Two significant events in the life of the Orthodox Church in America’s Diocese of Mexico occurred during the month of June 2016.
Nearly 100 youth and young adults gathered on June 1 for the diocese’s youth conference. Representing several parishes and missions, the youth enjoyed worshipping together, engaging in discussions and inspiring talks, and sharing fellowship with their peers. His Eminence, Archbishop Alejo addressed them on the essentials of Christian life and the challenges they face in today’s world. The gathering also served to network the younger faithful, some of whom are from remote areas of the country.
One week later, on June 9—the Great Feast of the Ascension of Our Lord—the diocese’s clergy gathered at Mexico City’s Cathedral of the Ascension for their seventh pastoral conference. After the celebration of the festal Divine Liturgy marking the cathedral’s patronal feastday, Archbishop Alejo welcomed the diocese’s clergy and monastics while encouraging them “to boldly proclaim the Gospel of Jesus Christ throughout the land.”

◆ Goal of the exercise
Write out the report on the Diocese of Mexico's June 2016 events, starting at "Nearly 100 youth" and ending at "of the country.", and change "youth conference" to "youth retreat". The listing that follows has no connection to the report above.

◆ Text extracted from each page
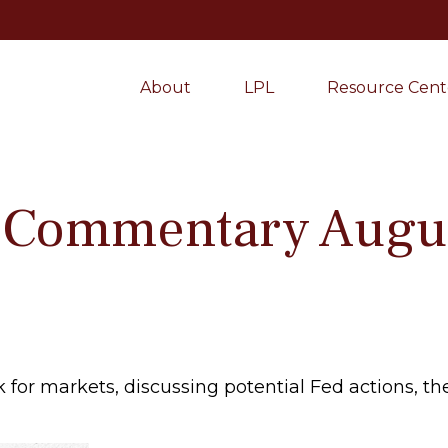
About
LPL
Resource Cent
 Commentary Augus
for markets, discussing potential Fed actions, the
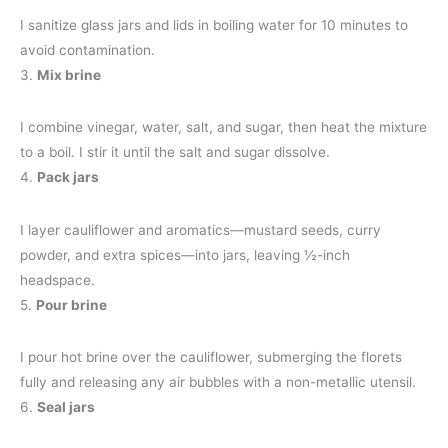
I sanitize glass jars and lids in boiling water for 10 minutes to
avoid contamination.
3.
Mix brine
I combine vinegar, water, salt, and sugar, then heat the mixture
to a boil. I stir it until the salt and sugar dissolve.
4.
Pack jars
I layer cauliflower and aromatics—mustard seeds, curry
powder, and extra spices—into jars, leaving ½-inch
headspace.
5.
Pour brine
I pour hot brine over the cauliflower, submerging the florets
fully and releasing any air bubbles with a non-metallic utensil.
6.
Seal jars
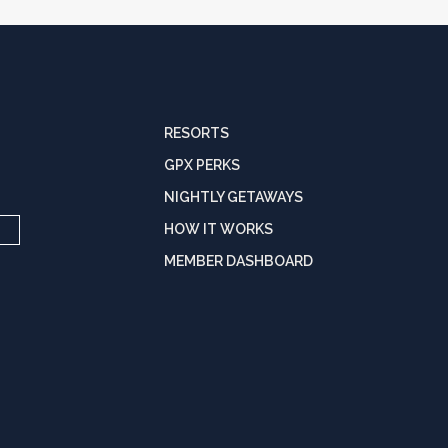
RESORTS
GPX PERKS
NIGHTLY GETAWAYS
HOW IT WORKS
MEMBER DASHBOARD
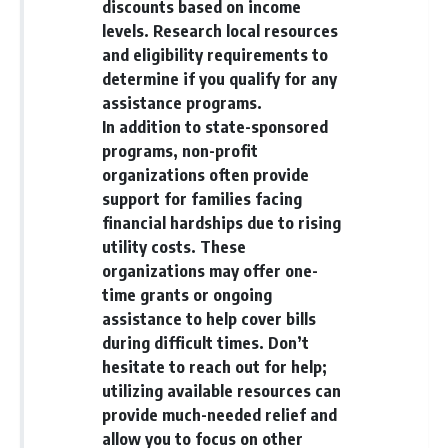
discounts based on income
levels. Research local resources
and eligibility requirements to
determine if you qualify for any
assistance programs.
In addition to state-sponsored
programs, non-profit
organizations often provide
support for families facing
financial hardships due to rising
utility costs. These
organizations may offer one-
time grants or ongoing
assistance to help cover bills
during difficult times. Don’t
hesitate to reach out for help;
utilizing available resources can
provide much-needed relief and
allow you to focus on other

◆ Exercise result
Nearly 100 youth and young adults gathered on June 1 for the diocese’s youth retreat. Representing several parishes and missions, the youth enjoyed worshipping together, engaging in discussions and inspiring talks, and sharing fellowship with their peers. His Eminence, Archbishop Alejo addressed them on the essentials of Christian life and the challenges they face in today’s world. The gathering also served to network the younger faithful, some of whom are from remote areas of the country.